-- PROVIDED RECORDS follows --

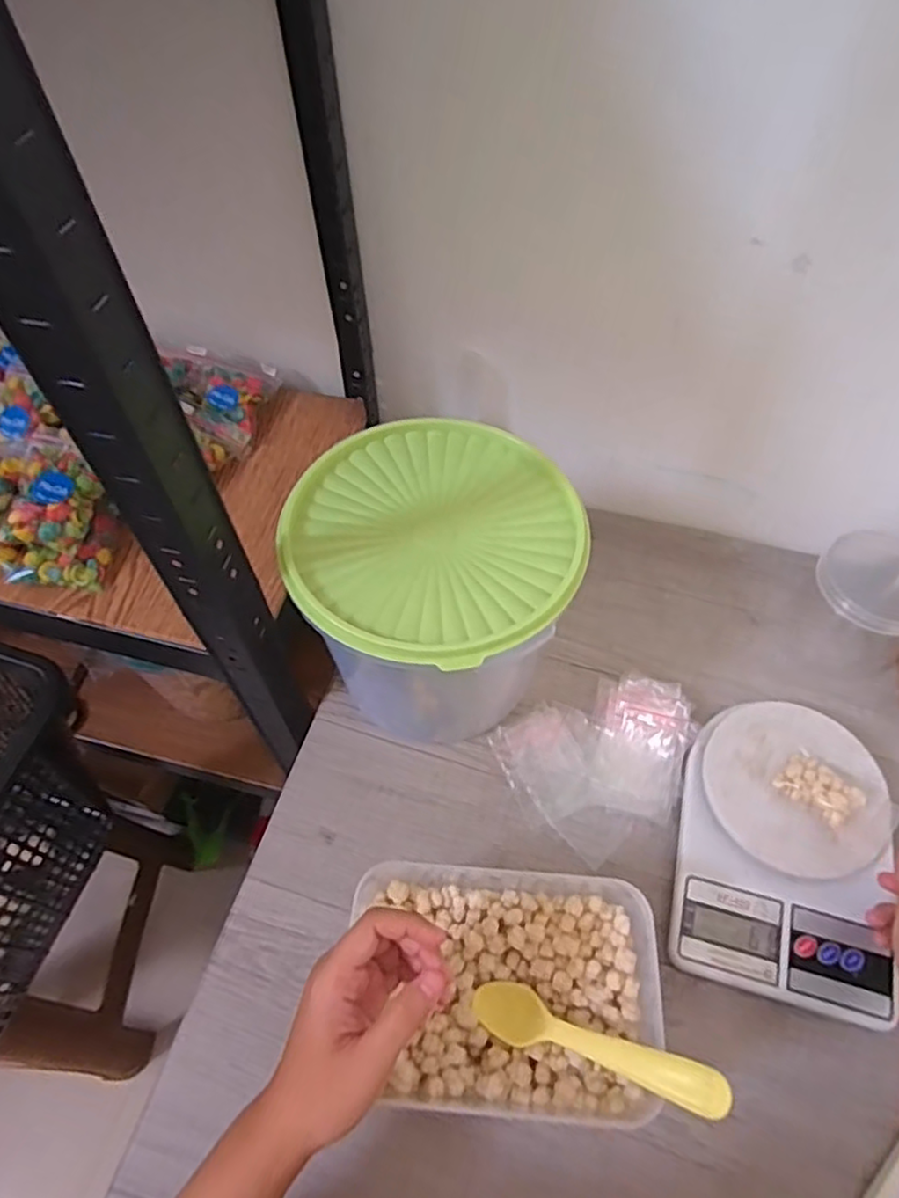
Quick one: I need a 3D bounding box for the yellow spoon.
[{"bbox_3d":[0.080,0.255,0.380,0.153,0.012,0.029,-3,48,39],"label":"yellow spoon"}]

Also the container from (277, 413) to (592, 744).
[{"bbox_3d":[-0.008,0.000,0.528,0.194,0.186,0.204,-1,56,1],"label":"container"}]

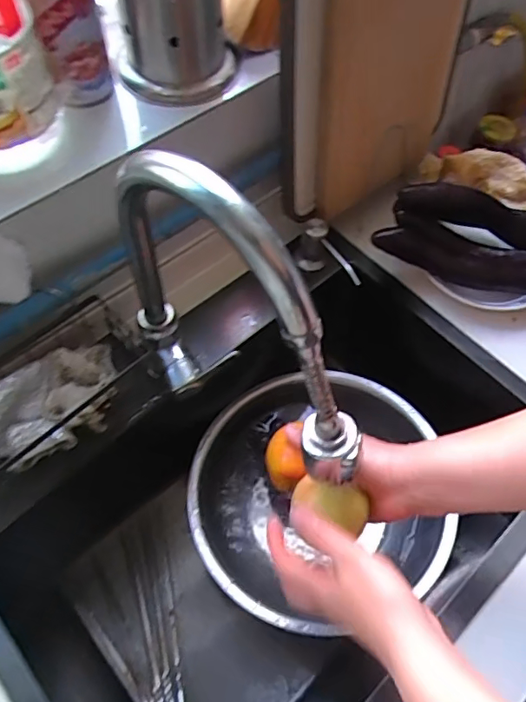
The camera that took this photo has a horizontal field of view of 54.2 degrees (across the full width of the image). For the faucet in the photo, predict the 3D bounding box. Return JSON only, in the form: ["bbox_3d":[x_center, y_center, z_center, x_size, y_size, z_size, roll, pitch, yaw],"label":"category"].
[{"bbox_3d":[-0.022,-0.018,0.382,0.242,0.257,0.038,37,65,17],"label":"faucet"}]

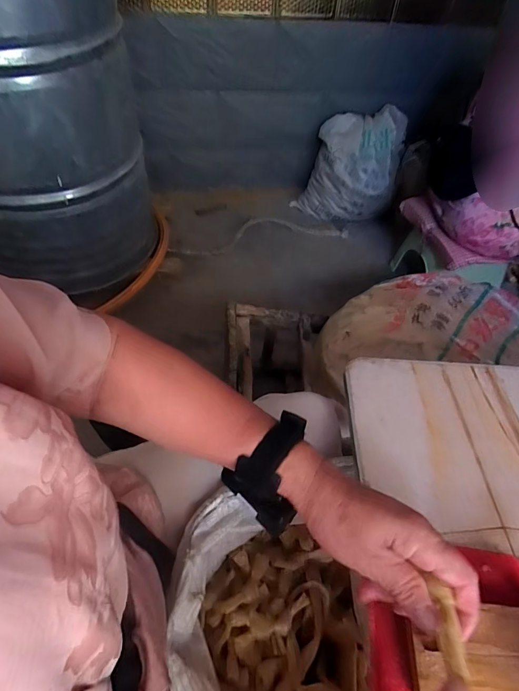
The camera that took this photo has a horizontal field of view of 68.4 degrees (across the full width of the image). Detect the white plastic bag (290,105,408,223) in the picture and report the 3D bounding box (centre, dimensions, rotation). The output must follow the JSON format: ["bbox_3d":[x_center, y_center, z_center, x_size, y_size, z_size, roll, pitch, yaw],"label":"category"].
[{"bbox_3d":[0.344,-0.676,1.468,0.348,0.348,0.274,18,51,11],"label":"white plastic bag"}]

-- PROVIDED RECORDS concluded --

◆ TO DO
Set down, exactly and only, the lines running from the one holding "view of 68.4" through the end of the records above, both ends included.

◆ EXERCISE RESULT
The camera that took this photo has a horizontal field of view of 68.4 degrees (across the full width of the image). Detect the white plastic bag (290,105,408,223) in the picture and report the 3D bounding box (centre, dimensions, rotation). The output must follow the JSON format: ["bbox_3d":[x_center, y_center, z_center, x_size, y_size, z_size, roll, pitch, yaw],"label":"category"].
[{"bbox_3d":[0.344,-0.676,1.468,0.348,0.348,0.274,18,51,11],"label":"white plastic bag"}]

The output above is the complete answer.